What the exercise asks:
Format the lines of the records, from the one containing "Region Jämtland" through the one containing "Omas Küche und singe „Ein Mops", as a JSON list of strings with one string per line. Omit blank lines and any pictures.
[Dataset excerpts — start]
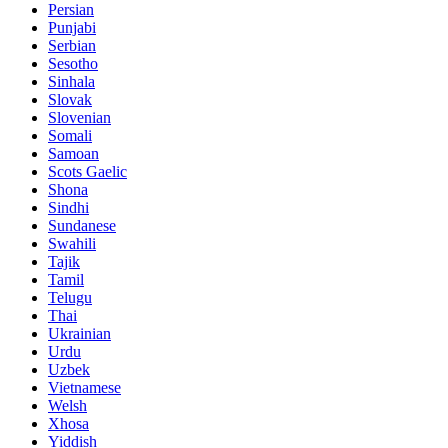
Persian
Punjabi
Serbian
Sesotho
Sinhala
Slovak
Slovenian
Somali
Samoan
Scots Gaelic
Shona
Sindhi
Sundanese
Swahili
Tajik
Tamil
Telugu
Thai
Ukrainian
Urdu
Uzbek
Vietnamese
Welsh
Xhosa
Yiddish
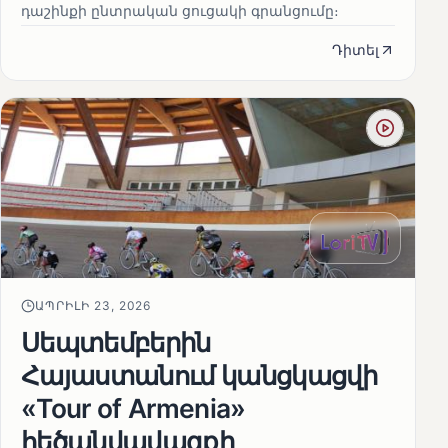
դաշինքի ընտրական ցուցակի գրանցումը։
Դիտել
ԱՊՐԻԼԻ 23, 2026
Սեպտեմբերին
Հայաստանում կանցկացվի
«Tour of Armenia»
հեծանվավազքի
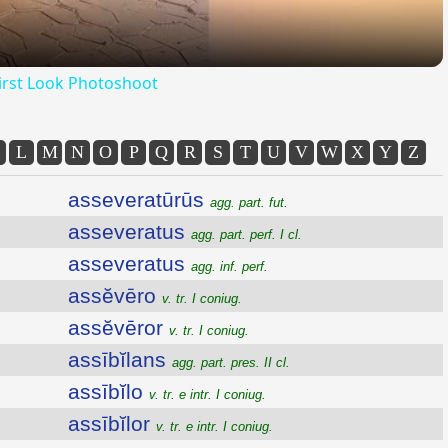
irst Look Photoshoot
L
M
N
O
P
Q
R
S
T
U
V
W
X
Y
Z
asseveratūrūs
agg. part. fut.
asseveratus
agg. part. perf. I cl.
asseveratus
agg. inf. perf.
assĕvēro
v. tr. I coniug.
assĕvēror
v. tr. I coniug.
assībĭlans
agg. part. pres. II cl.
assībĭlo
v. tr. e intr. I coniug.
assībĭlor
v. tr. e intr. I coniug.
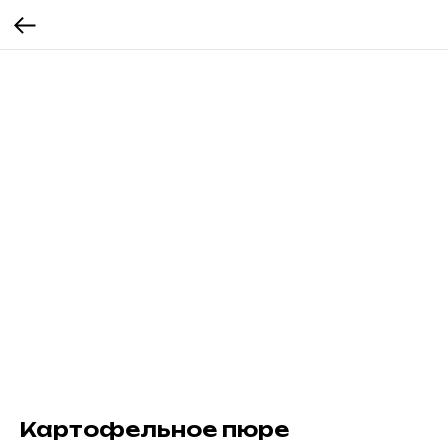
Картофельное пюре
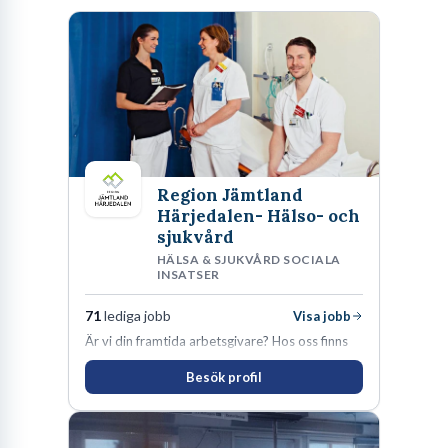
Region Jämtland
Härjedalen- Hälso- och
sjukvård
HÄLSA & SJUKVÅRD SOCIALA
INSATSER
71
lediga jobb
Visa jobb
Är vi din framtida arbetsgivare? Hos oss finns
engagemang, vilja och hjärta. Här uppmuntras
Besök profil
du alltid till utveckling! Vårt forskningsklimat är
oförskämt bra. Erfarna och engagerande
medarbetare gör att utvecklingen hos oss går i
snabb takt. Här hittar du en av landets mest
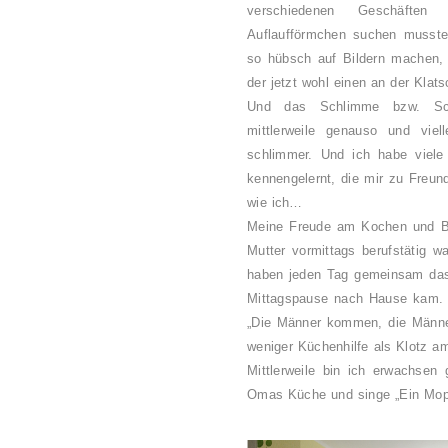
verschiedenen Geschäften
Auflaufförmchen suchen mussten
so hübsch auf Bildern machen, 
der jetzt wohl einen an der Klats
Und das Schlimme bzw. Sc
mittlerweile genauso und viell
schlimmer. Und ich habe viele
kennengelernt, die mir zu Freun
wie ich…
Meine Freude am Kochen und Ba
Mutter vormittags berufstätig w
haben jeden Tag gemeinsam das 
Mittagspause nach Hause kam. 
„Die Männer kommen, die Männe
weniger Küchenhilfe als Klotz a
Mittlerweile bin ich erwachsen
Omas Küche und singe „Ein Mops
[Dataset excerpts — finish]
[Dataset excerpts — start]
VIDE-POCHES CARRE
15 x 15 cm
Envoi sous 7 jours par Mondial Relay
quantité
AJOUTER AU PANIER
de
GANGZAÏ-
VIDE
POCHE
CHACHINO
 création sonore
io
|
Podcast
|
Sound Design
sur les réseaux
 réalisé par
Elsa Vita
[Dataset excerpts — finish]
Reply to the exercise:
[
  "Region Jämtland",
  "Härjedalen- Hälso- och",
  "sjukvård",
  "HÄLSA & SJUKVÅRD SOCIALA",
  "INSATSER",
  "71",
  "lediga jobb",
  "Visa jobb",
  "Är vi din framtida arbetsgivare? Hos oss finns",
  "engagemang, vilja och hjärta. Här uppmuntras",
  "Besök profil",
  "du alltid till utveckling! Vårt forskningsklimat är",
  "oförskämt bra. Erfarna och engagerande",
  "medarbetare gör att utvecklingen hos oss går i",
  "snabb takt. Här hittar du en av landets mest",
  "verschiedenen Geschäften",
  "Auflaufförmchen suchen mussten",
  "so hübsch auf Bildern machen, ",
  "der jetzt wohl einen an der Klats",
  "Und das Schlimme bzw. Sc",
  "mittlerweile genauso und viell",
  "schlimmer. Und ich habe viele",
  "kennengelernt, die mir zu Freun",
  "wie ich…",
  "Meine Freude am Kochen und Ba",
  "Mutter vormittags berufstätig w",
  "haben jeden Tag gemeinsam das ",
  "Mittagspause nach Hause kam. ",
  "„Die Männer kommen, die Männe",
  "weniger Küchenhilfe als Klotz a",
  "Mittlerweile bin ich erwachsen",
  "Omas Küche und singe „Ein Mops"
]